What is required: Once the pictures are set aside, reproduce the remaining data exactly.

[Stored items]
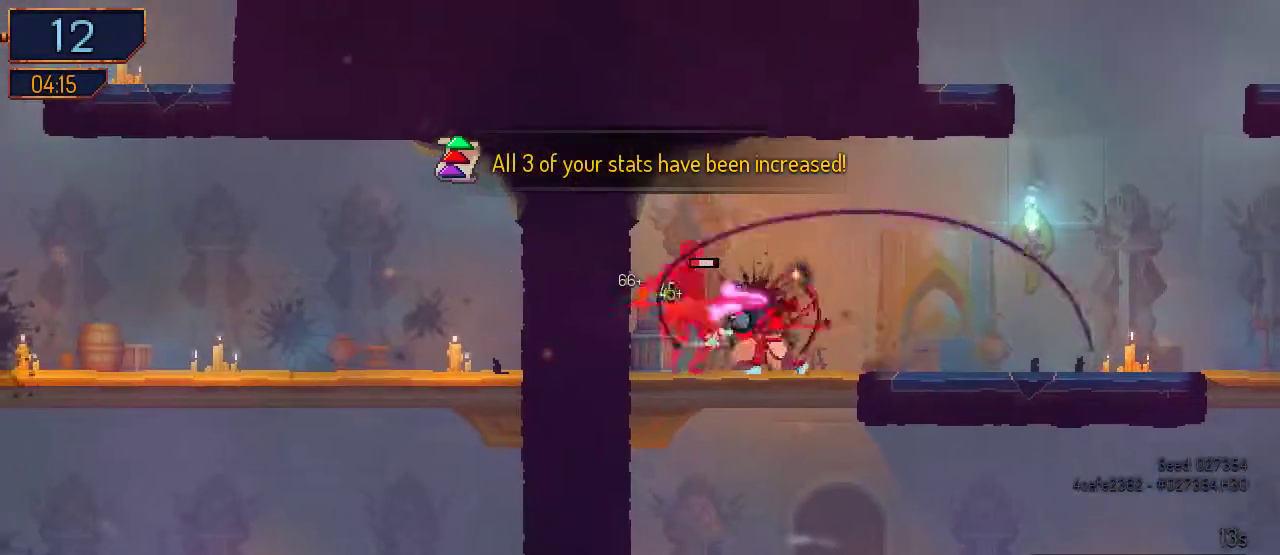
{"buttons": [], "left_stick": "center", "right_stick": "center", "events": [[33, "Y", "down"], [100, "Y", "up"], [167, "Y", "down"], [233, "Y", "up"], [300, "Y", "down"], [400, "Y", "up"]]}
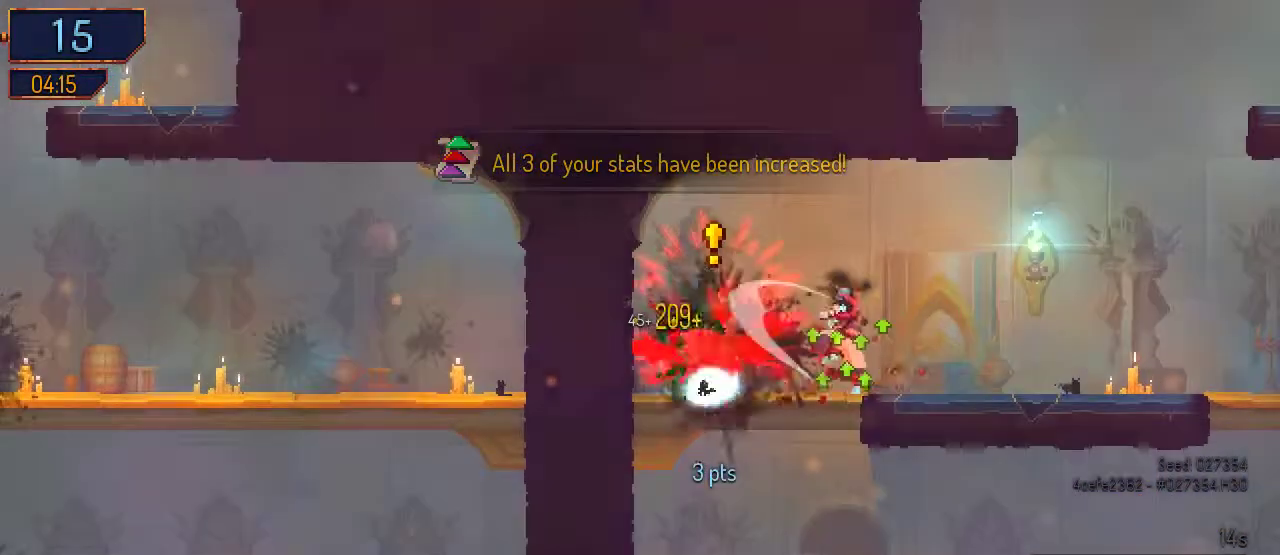
{"buttons": ["DPAD_RIGHT"], "left_stick": "center", "right_stick": "center", "events": [[133, "DPAD_RIGHT", "down"], [167, "B", "down"], [300, "B", "up"]]}
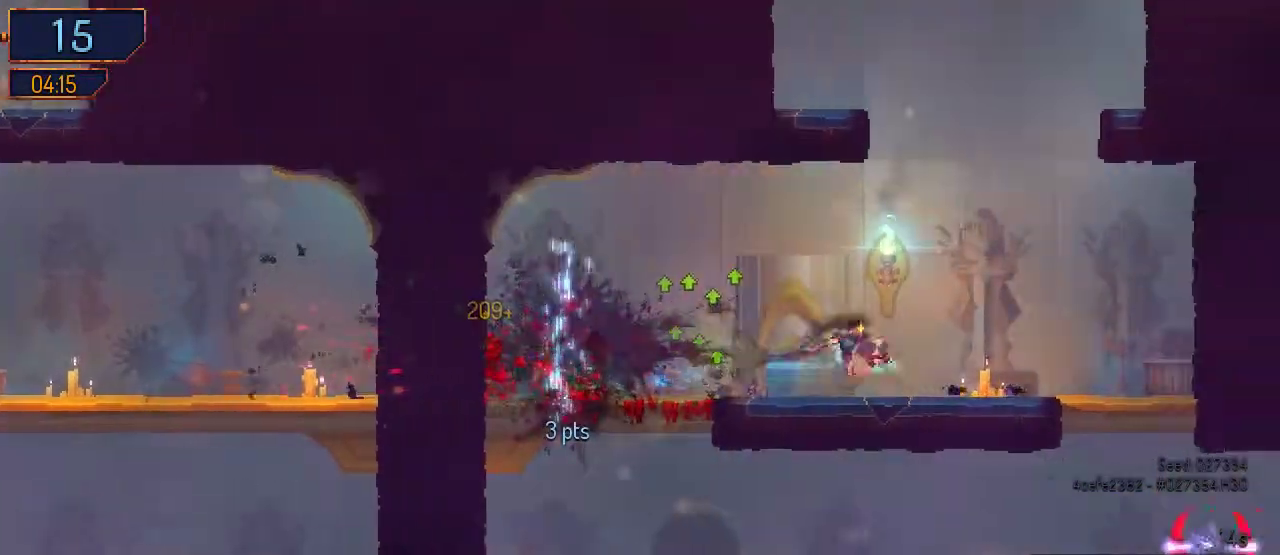
{"buttons": ["DPAD_RIGHT"], "left_stick": "center", "right_stick": "center", "events": [[33, "A", "down"], [167, "A", "up"], [267, "A", "down"], [467, "A", "up"]]}
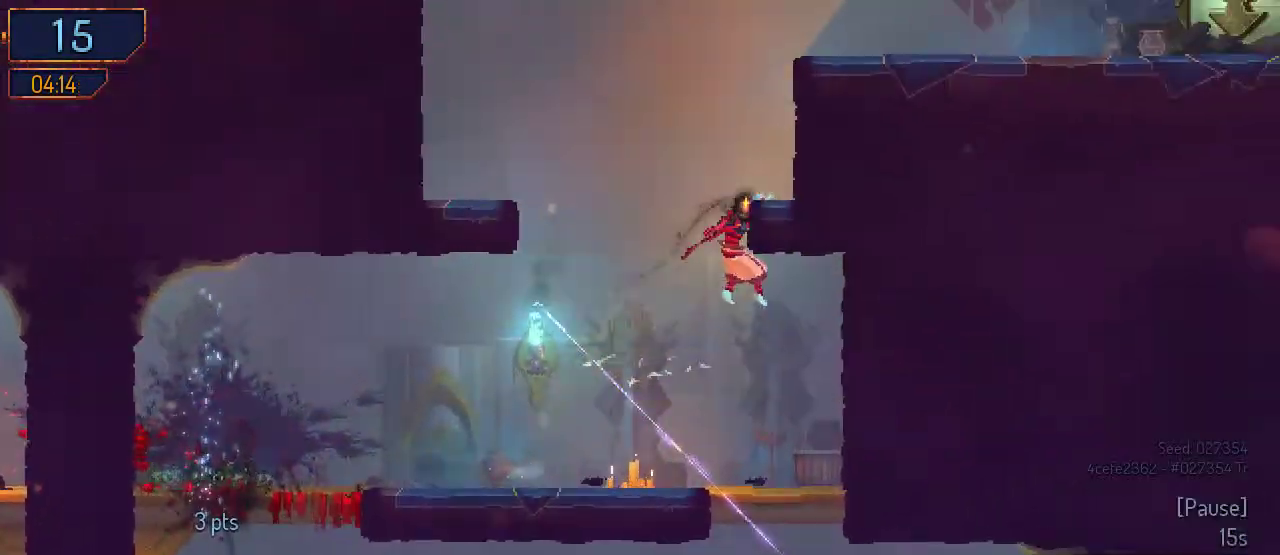
{"buttons": ["DPAD_RIGHT"], "left_stick": "center", "right_stick": "center", "events": [[133, "A", "down"], [233, "A", "up"], [300, "A", "down"], [467, "A", "up"]]}
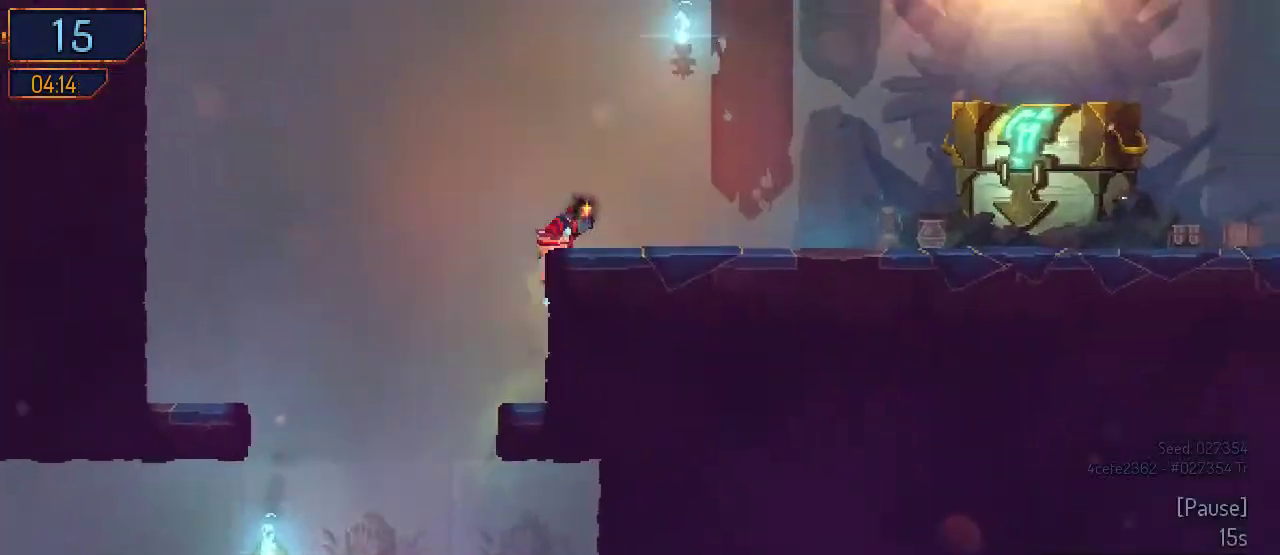
{"buttons": ["DPAD_RIGHT"], "left_stick": "center", "right_stick": "center", "events": [[133, "B", "down"], [300, "B", "up"]]}
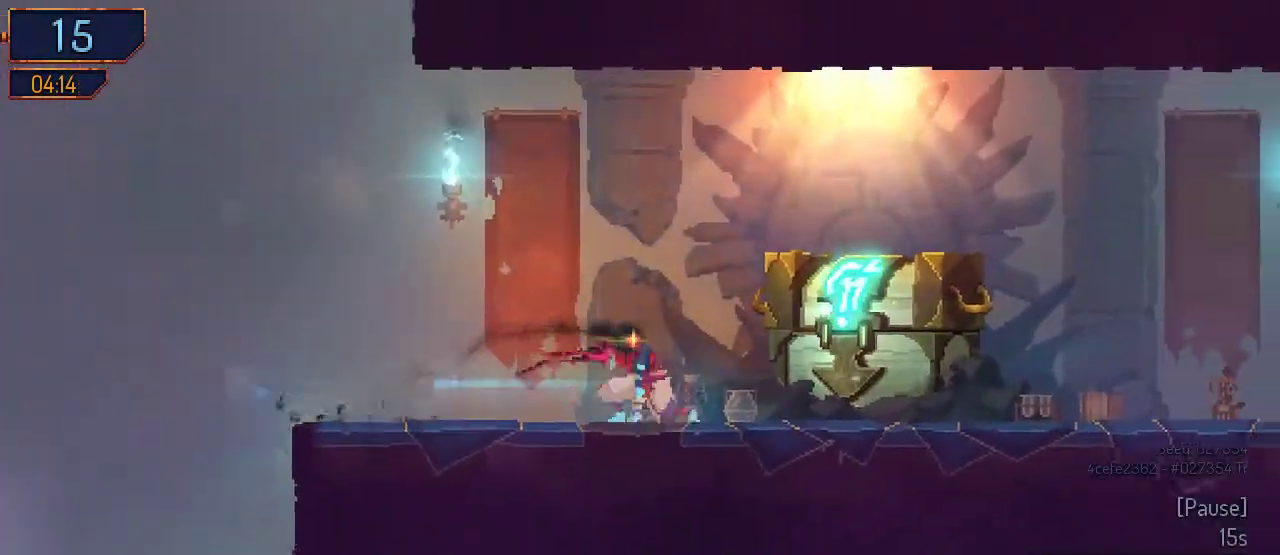
{"buttons": [], "left_stick": "center", "right_stick": "center", "events": [[333, "DPAD_RIGHT", "up"], [333, "L1", "down"], [467, "L1", "up"]]}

Written response:
{"buttons": [], "left_stick": "center", "right_stick": "center", "events": [[33, "Y", "down"], [100, "Y", "up"], [167, "Y", "down"], [233, "Y", "up"], [300, "Y", "down"], [400, "Y", "up"]]}
{"buttons": ["DPAD_RIGHT"], "left_stick": "center", "right_stick": "center", "events": [[133, "DPAD_RIGHT", "down"], [167, "B", "down"], [300, "B", "up"]]}
{"buttons": ["DPAD_RIGHT"], "left_stick": "center", "right_stick": "center", "events": [[33, "A", "down"], [167, "A", "up"], [267, "A", "down"], [467, "A", "up"]]}
{"buttons": ["DPAD_RIGHT"], "left_stick": "center", "right_stick": "center", "events": [[133, "A", "down"], [233, "A", "up"], [300, "A", "down"], [467, "A", "up"]]}
{"buttons": ["DPAD_RIGHT"], "left_stick": "center", "right_stick": "center", "events": [[133, "B", "down"], [300, "B", "up"]]}
{"buttons": [], "left_stick": "center", "right_stick": "center", "events": [[333, "DPAD_RIGHT", "up"], [333, "L1", "down"], [467, "L1", "up"]]}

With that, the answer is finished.